Previously, both the manufacturing and services PMI from the Institute for Supply Management (ISM) showed persistent price pressures; the Adobe Digital Price Index also indicated a significant increase in online commodity prices last month.
Omair Sharif, founder of Inflation Insights, also reminded that due to the Bureau of Labor Statistics readjusting seasonal factors, the January data will be harder to interpret than usual, and investors should not underestimate any unexpected results. He pointed out that core inflation surged in January 2024 and 2025, attributed at the time to "residual seasonality," but the real reason was extraordinary price increases.
Some forecasters believe that the January decline in inflation may be the last wave of good news for a while. After this, the Trump "Big and Beautiful" tax cut policy will gradually take effect, coupled with the additional stimulus from the Federal Reserve's three rate cuts last year, injecting more funds into the economy.
Economists at Wells Fargo Securities wrote in their comments: "Although the overall and core CPI in January is expected to decline slightly year-on-year, we do not expect inflation in 2026 to significantly cool further, as loose fiscal and monetary policy will support demand."
What is the Impact on the Federal Reserve's Policy Outlook?
Federal Reserve policymakers will closely monitor the upcoming inflation data. There is no doubt that internal debates among officials have become public. Although Trump continues to pressure the Federal Reserve for significant rate cuts, policymakers still struggle to reach a consensus on whether to restart rate cuts like at the end of last year to support the job market or to maintain high interest rates longer to push inflation back to the 2% target.
The FedWatch tool of the CME Group shows that the market expects the Federal Reserve to maintain a "wait-and-see" mode at least until July. It will be difficult for this expectation to change significantly based on the actual CPI data.
Stephen Juneau, a U.S. economist at Bank of America Securities, noted that even if the data performs well, the current impact on the Federal Reserve may be limited. The next meeting of the Federal Open Market Committee (FOMC) will take place on March 17-18.
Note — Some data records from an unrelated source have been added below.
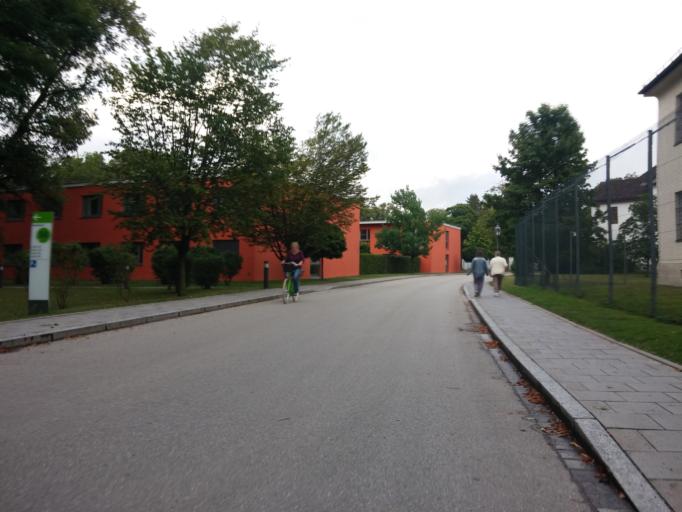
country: DE
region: Bavaria
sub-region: Upper Bavaria
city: Haar
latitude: 48.1190
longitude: 11.7483
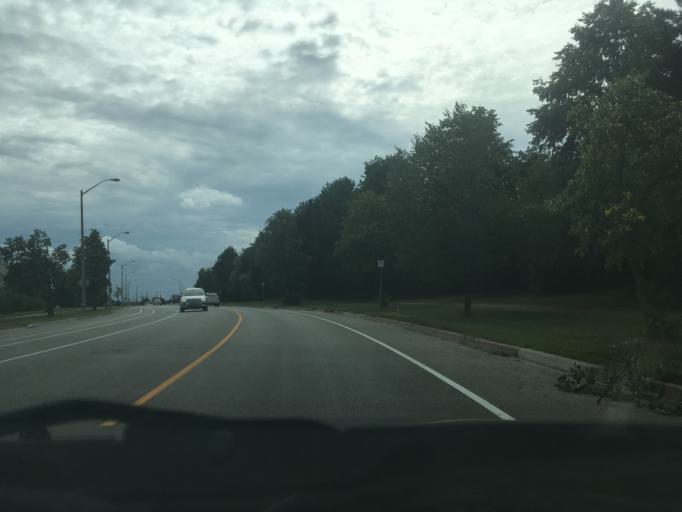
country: CA
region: Ontario
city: Brampton
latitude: 43.6642
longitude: -79.7245
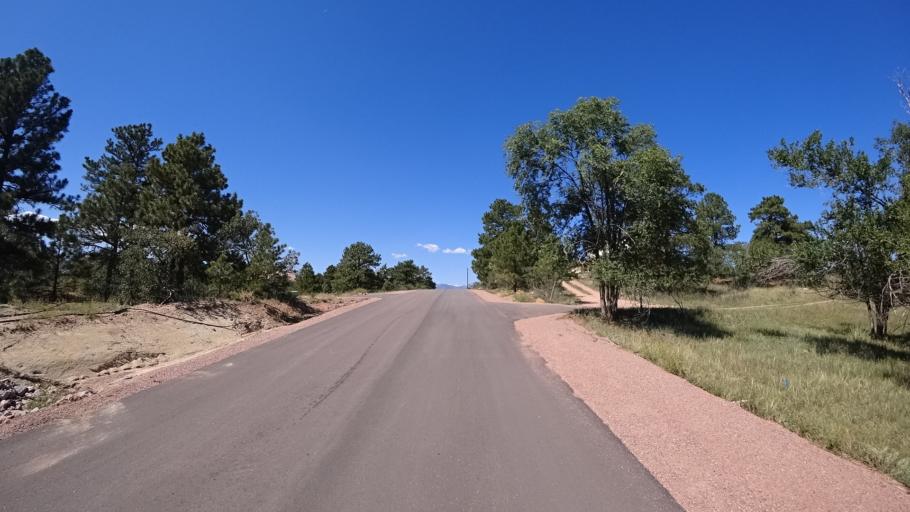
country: US
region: Colorado
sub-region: El Paso County
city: Cimarron Hills
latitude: 38.8629
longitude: -104.7396
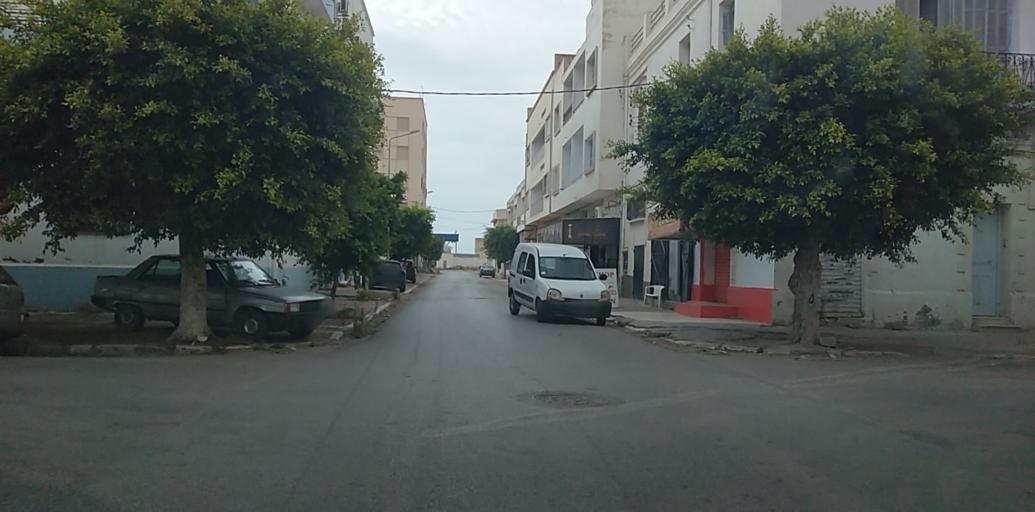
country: TN
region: Safaqis
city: Sfax
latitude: 34.7331
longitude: 10.7674
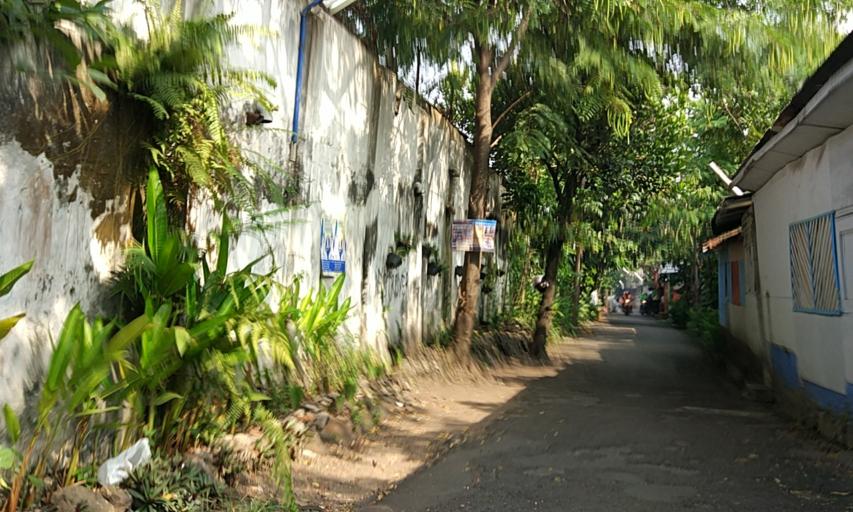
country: ID
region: West Java
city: Bandung
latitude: -6.9034
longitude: 107.6493
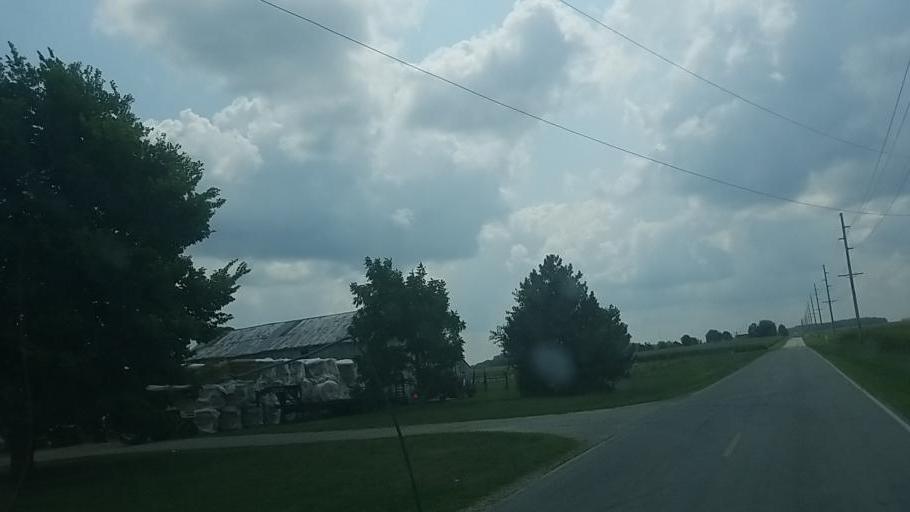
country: US
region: Ohio
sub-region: Wyandot County
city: Upper Sandusky
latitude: 40.8708
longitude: -83.3042
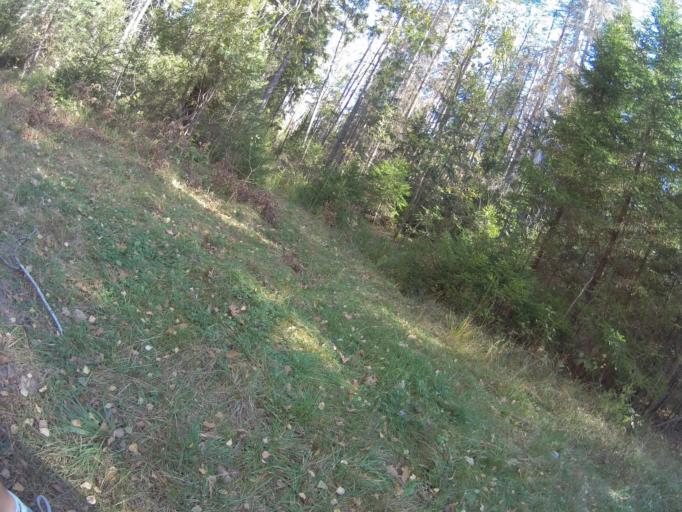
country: RU
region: Vladimir
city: Golovino
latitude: 56.0265
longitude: 40.4899
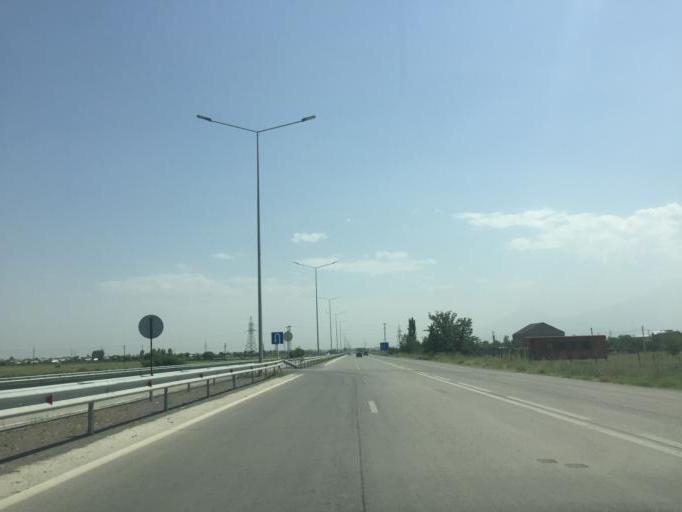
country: AM
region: Ararat
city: Masis
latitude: 40.0738
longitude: 44.4548
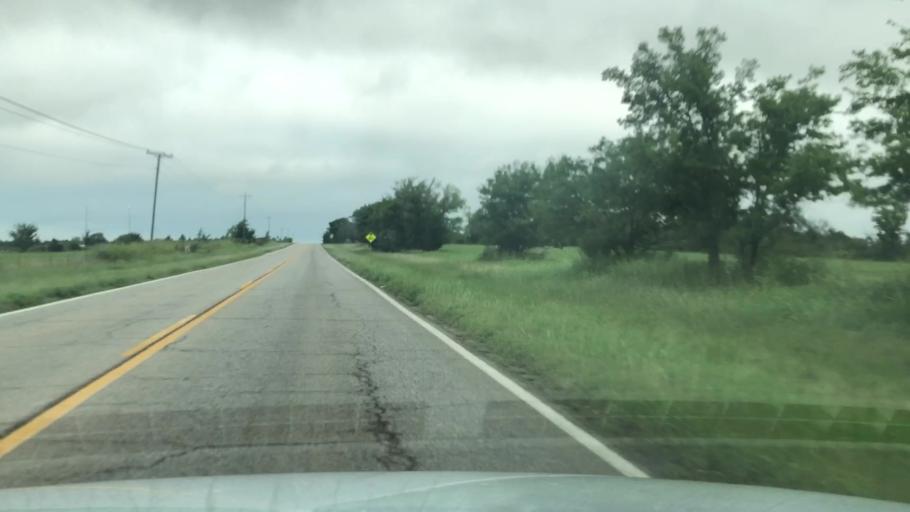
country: US
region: Oklahoma
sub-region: Nowata County
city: Nowata
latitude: 36.7075
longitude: -95.6550
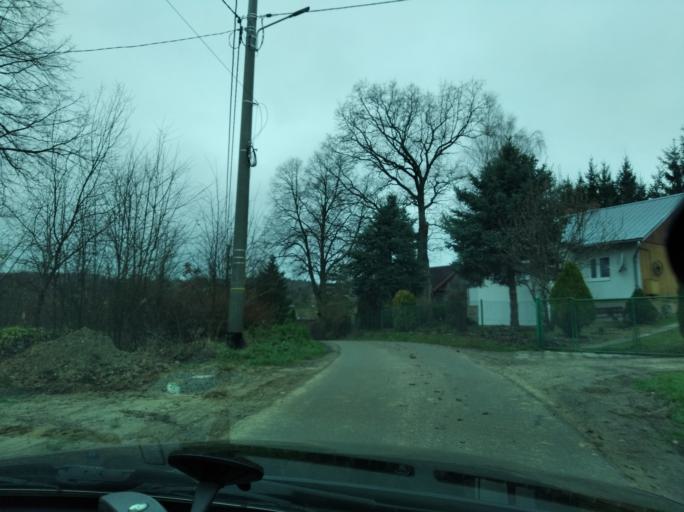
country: PL
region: Subcarpathian Voivodeship
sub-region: Powiat przeworski
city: Jawornik Polski
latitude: 49.9094
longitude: 22.2756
"Although inflation has been above the Federal Reserve's 2% target for nearly five years, employment data has overshadowed inflation and become the focal point of policy," Juneau wrote. "Unless there are clear signs of a re-acceleration of demand-driven inflation or inflation expectations spiral out of control, the Federal Reserve will focus more on labor market dynamics." The strong employment data released on Wednesday (with nonfarm payrolls increasing by 130,000 in January and the unemployment rate falling to 4.3%) triggered a slight market correction, as the market speculated that a robust labor market might hinder the Federal Reserve from cutting rates.
Tom Lee, head of research at Fundstrat Global Advisors, believes that a decline in inflation to 2.5% would align with pre-pandemic levels, comparable to the average levels from 2017-2019.
"Even if the effects of tariffs are still reflected in the data, this is part of a 'normal' inflation environment," Lee stated in the report. The current target range for the federal funds rate is 3.5%-3.75%, far above pre-pandemic levels, "the Federal Reserve has ample room to cut rates."